─── SOURCE EXTRACT

Sure, short TTLs will result in more DNS traffic. Really short TTLs will result in LOTS more DNS traffic. That is no big deal though. A DNS query, whether from a client or another DNS server, is a whopping big 64 bytes, plus the size of the name requested. The reply could be much larger, depending upon how many records are in the response, but will almost certainly be smaller than 512 bytes. Let’s say your query was for a relatively large name, and the response included several records, so we’ll call that whole transaction 600 bytes. Remember, DNS uses UDP, so there is no overhead, just a question and an answer. Further, let’s say you have a puny little T1, which weighs in at 1.5436 Mbps. A DNS query will use roughly 0.00039% of your available pipe. I think you can afford a little more DNS traffic for the day!
Scalable
As our pipes grow and our relative popularity grows, so to will the volume of DNS queries. As our servers begin to reach higher loads, we’ll need to scale out by adding more name servers. Whether we put more than one in each datacenter, or we obtain more datacenters to host one name server each depends on our circumstance, but we’re good either way. We can have up to 13 name servers without issue, or we can assign VIPs and use network load balancing if we ever really need more. I ran the DNS for over 250 domains, which received an aggregate average of over 3,000,000 emails each month, and 5,000 web site hits per day (plus VPN, FTP for EDI, SRV records for IM, and a myriad of other things I don’t have stats on) with only two DNS servers for almost two years before we upgraded to a more robust solutions, and those zones used a 300 second TTL for every record by default, and we made scheduled changes with 5 second TTLs almost every week. Incidentally, DNS traffic, as a percentage of all incoming traffic, never broke 2% in all the time I monitored it.

──────

STUDY QUESTIONS:
1. According to the DNS TTL passage, why is the added DNS traffic from short TTLs no big deal? Answer in one to three sentences.
2. Write the next few sentences of the DNS TTL passage, starting after its final sentence.
The material placed after this point comes from a different source.

─── RECORDS PROVIDED

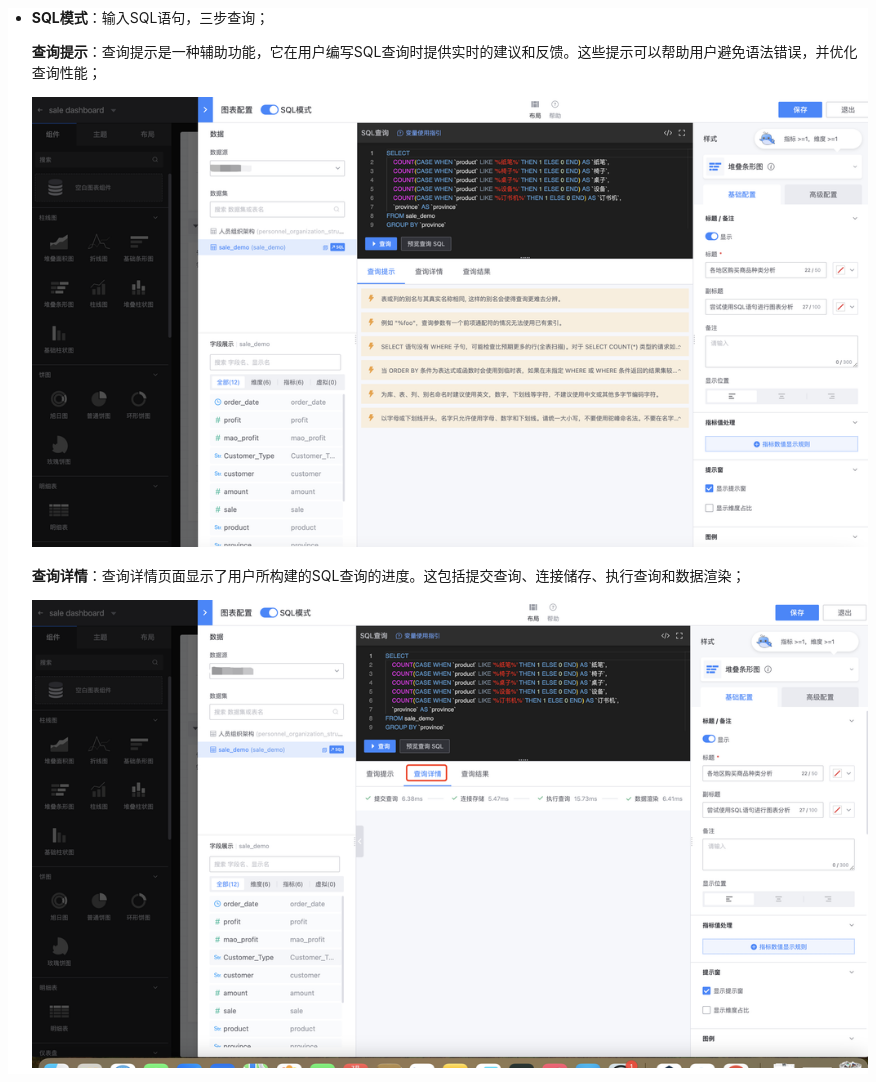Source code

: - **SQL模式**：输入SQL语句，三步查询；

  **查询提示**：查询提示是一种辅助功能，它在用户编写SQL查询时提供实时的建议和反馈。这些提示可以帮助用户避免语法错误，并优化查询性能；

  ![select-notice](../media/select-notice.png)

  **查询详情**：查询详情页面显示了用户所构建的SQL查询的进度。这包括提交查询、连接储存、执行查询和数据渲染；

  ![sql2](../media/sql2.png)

──────

TASK RESPONSES:
1. A DNS transaction is tiny. A query is about 64 bytes plus the requested name, and the reply is almost certainly under 512 bytes, so even a generous 600-byte transaction uses roughly 0.00039% of a 1.5436 Mbps T1. Because DNS uses UDP, there is no overhead beyond the question and the answer.

2.
Secure
This is where the rubber hits the road. Since (say it all together now) Everything starts with DNS, an attacker who can take down our DNS has effectively launched a DoS attack on everything we own. An attacker who can compromise our DNS now owns us; or rather, our clients. So we want to make sure our DNS servers are always fully patched, our a/v is installed, running, and updated daily. We need to minimise the number of admins, make sure they use unique credentials, and that they can only manage our DNS from the inside (VPN is acceptable, but no direct connections over the Internet.) Only UDP port 53 should be open to our DNS servers. Our credentials to our registrar must be well protected too, lest an attacker simply hijack our domain by telling the world that his servers are now authoritative for our zones. Do we really want to lasso the fail whale the same way Twitter did?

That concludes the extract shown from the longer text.